- What to do
Set down each entry exactly; omit images.
Provided data section start
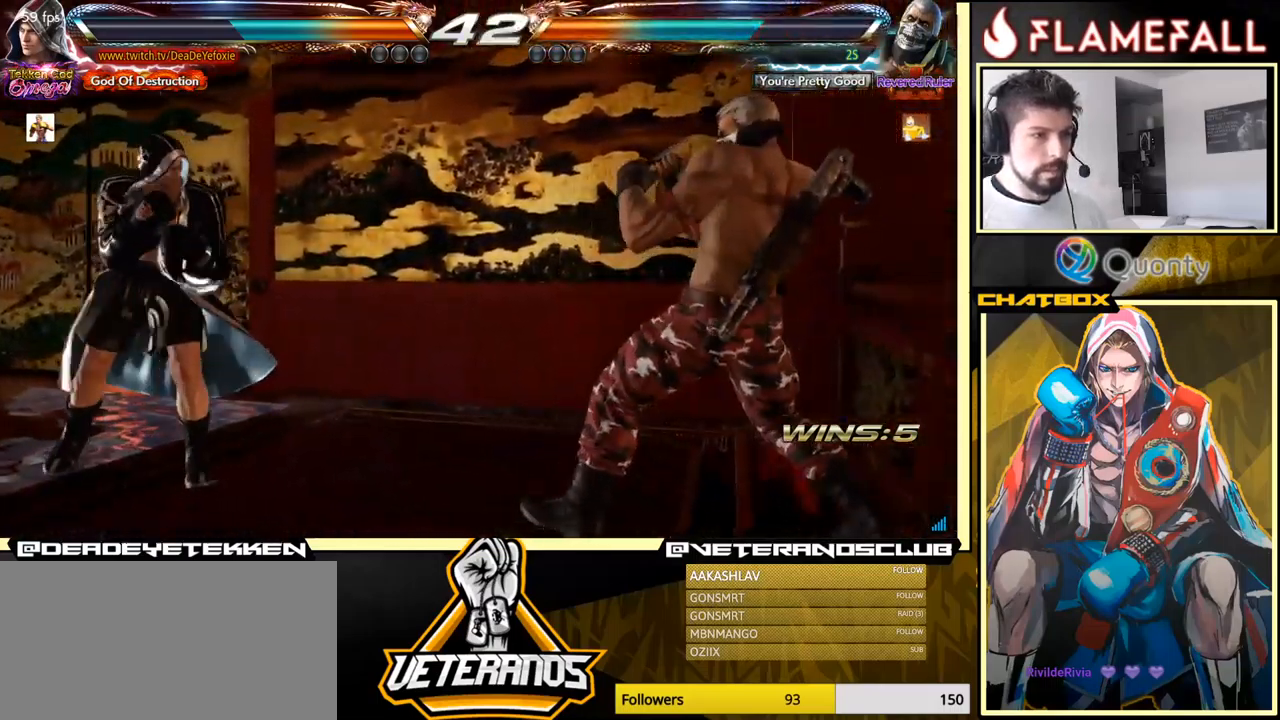
{"buttons": [], "left_stick": "left", "events": [[150, "left_stick", "down-right"], [200, "left_stick", "right"], [234, "X", "down"], [317, "X", "up"], [367, "left_stick", "left"]]}
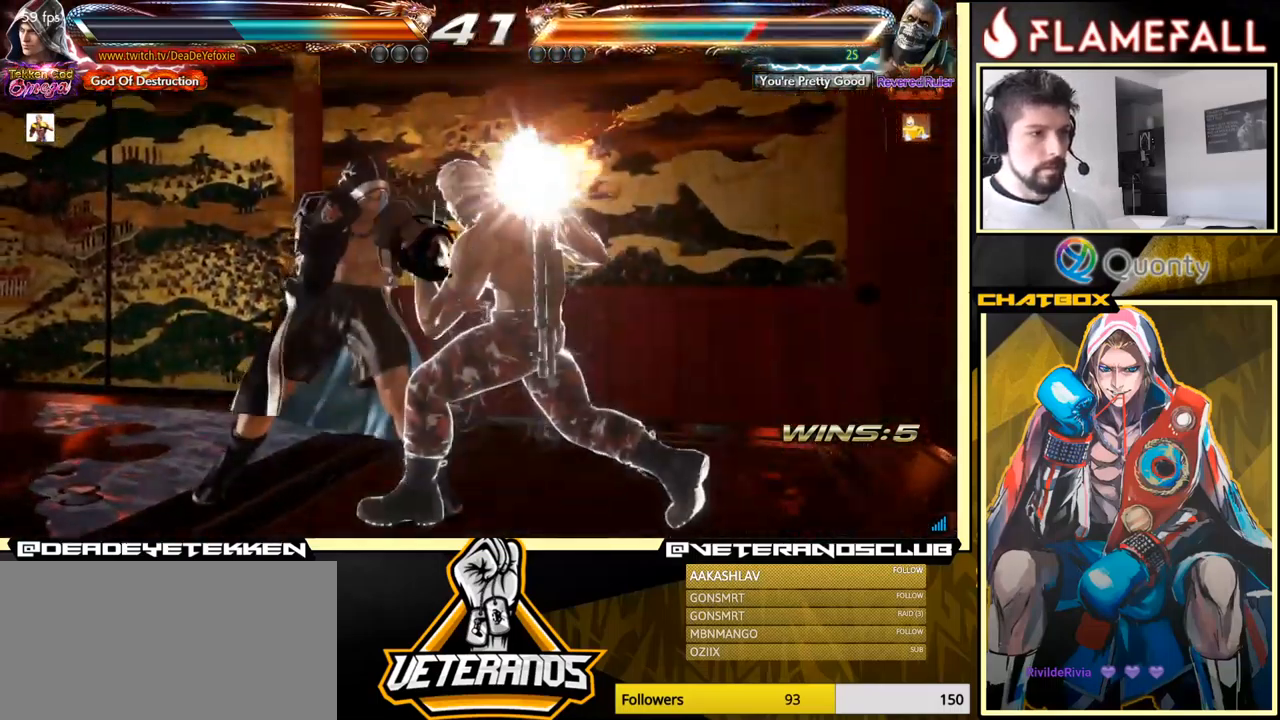
{"buttons": [], "left_stick": "left", "events": []}
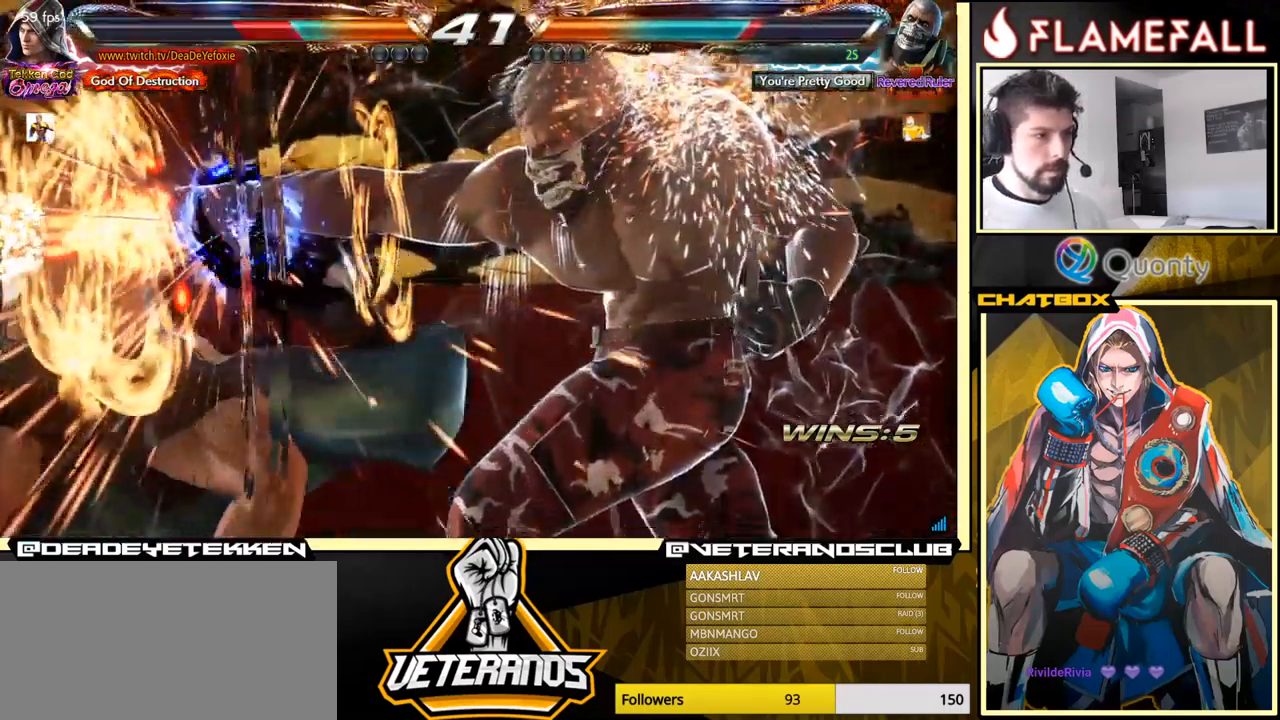
{"buttons": [], "left_stick": "left", "events": []}
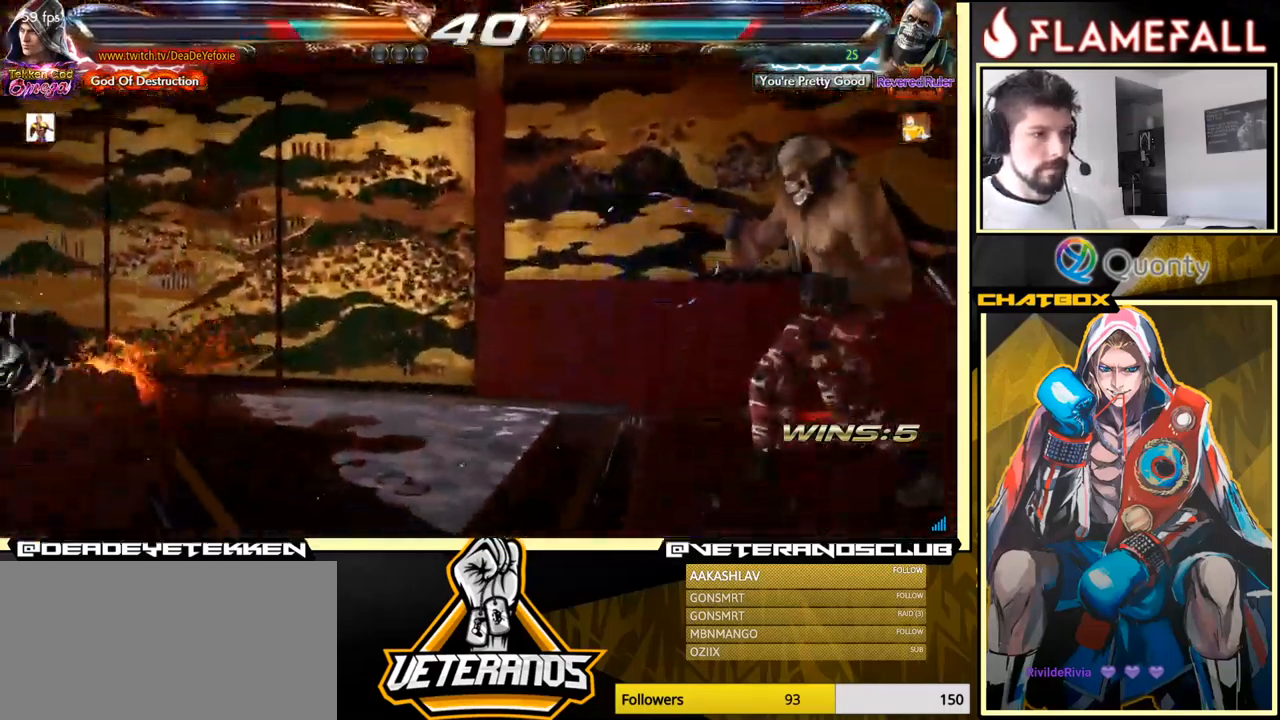
{"buttons": [], "left_stick": "center", "events": [[17, "left_stick", "center"], [150, "left_stick", "right"], [217, "left_stick", "center"], [317, "left_stick", "right"], [401, "left_stick", "down"], [467, "left_stick", "center"]]}
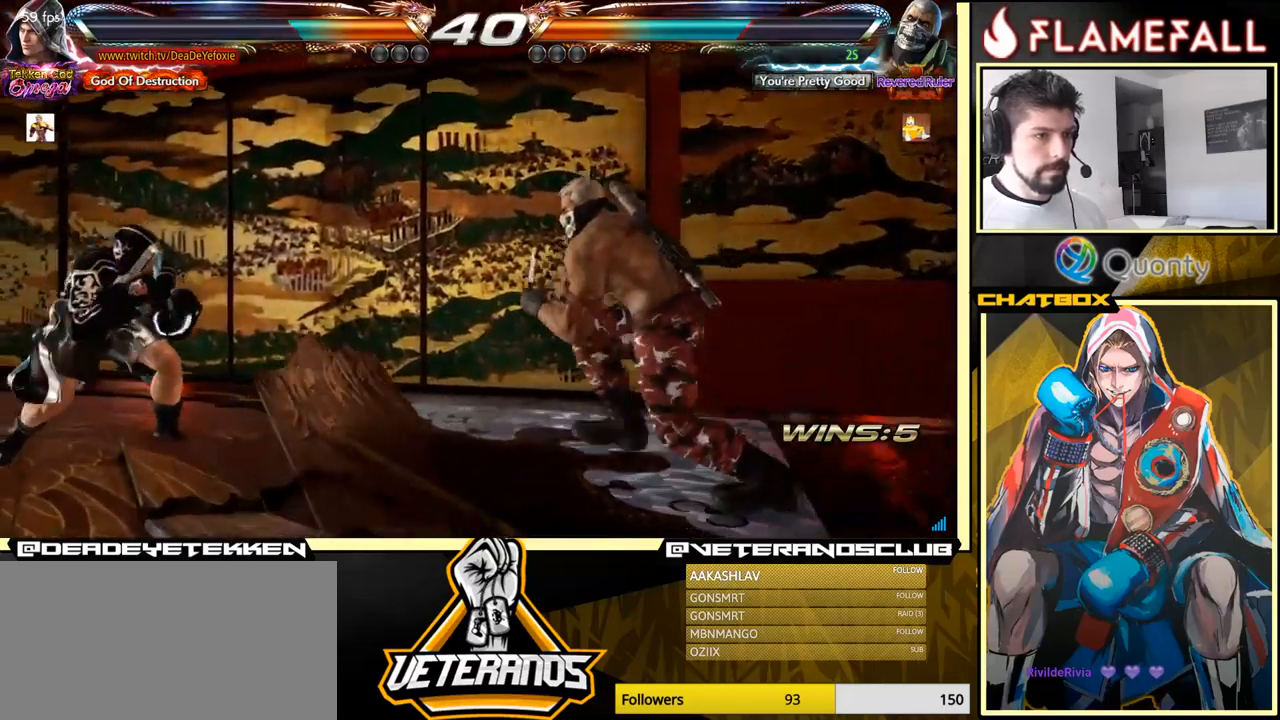
{"buttons": [], "left_stick": "center", "events": [[133, "left_stick", "left"], [200, "left_stick", "center"], [300, "left_stick", "left"], [433, "left_stick", "down-left"], [500, "left_stick", "center"]]}
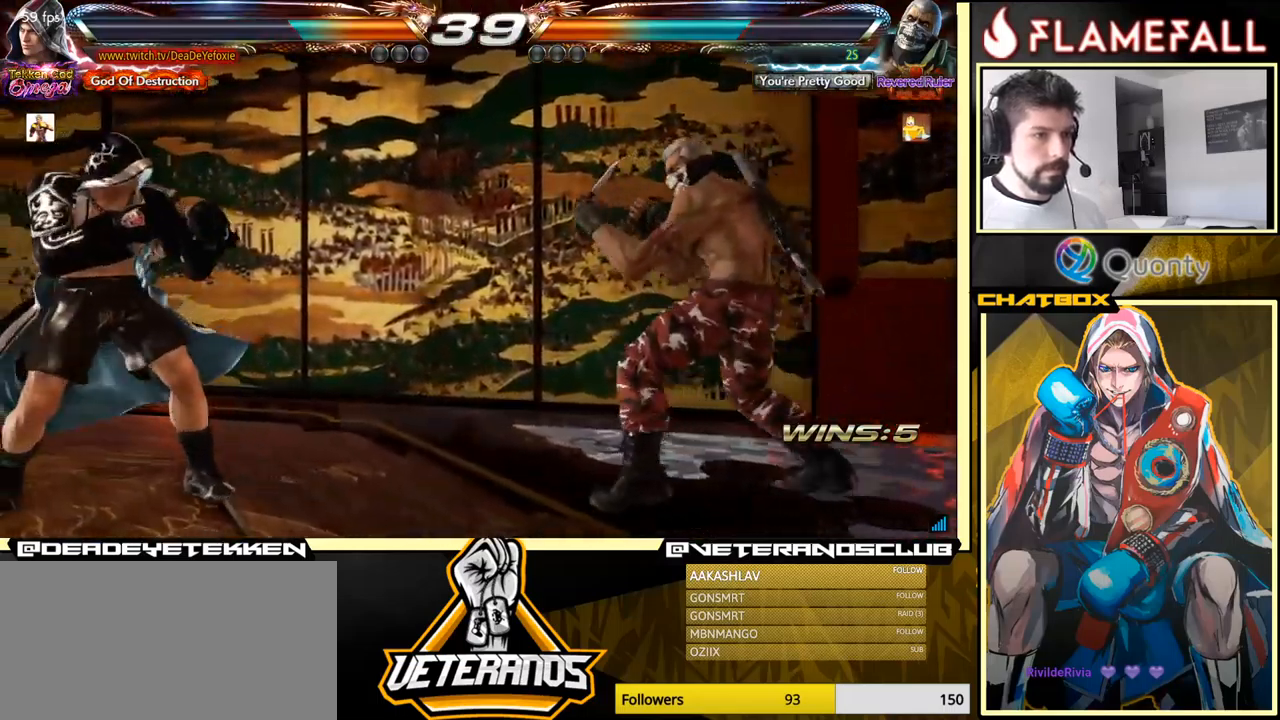
{"buttons": [], "left_stick": "left", "events": [[67, "left_stick", "left"]]}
Provided data section end
- Response to the task
{"buttons": [], "left_stick": "left", "events": [[150, "left_stick", "down-right"], [200, "left_stick", "right"], [234, "X", "down"], [317, "X", "up"], [367, "left_stick", "left"]]}
{"buttons": [], "left_stick": "left", "events": []}
{"buttons": [], "left_stick": "left", "events": []}
{"buttons": [], "left_stick": "center", "events": [[17, "left_stick", "center"], [150, "left_stick", "right"], [217, "left_stick", "center"], [317, "left_stick", "right"], [401, "left_stick", "down"], [467, "left_stick", "center"]]}
{"buttons": [], "left_stick": "center", "events": [[133, "left_stick", "left"], [200, "left_stick", "center"], [300, "left_stick", "left"], [433, "left_stick", "down-left"], [500, "left_stick", "center"]]}
{"buttons": [], "left_stick": "left", "events": [[67, "left_stick", "left"]]}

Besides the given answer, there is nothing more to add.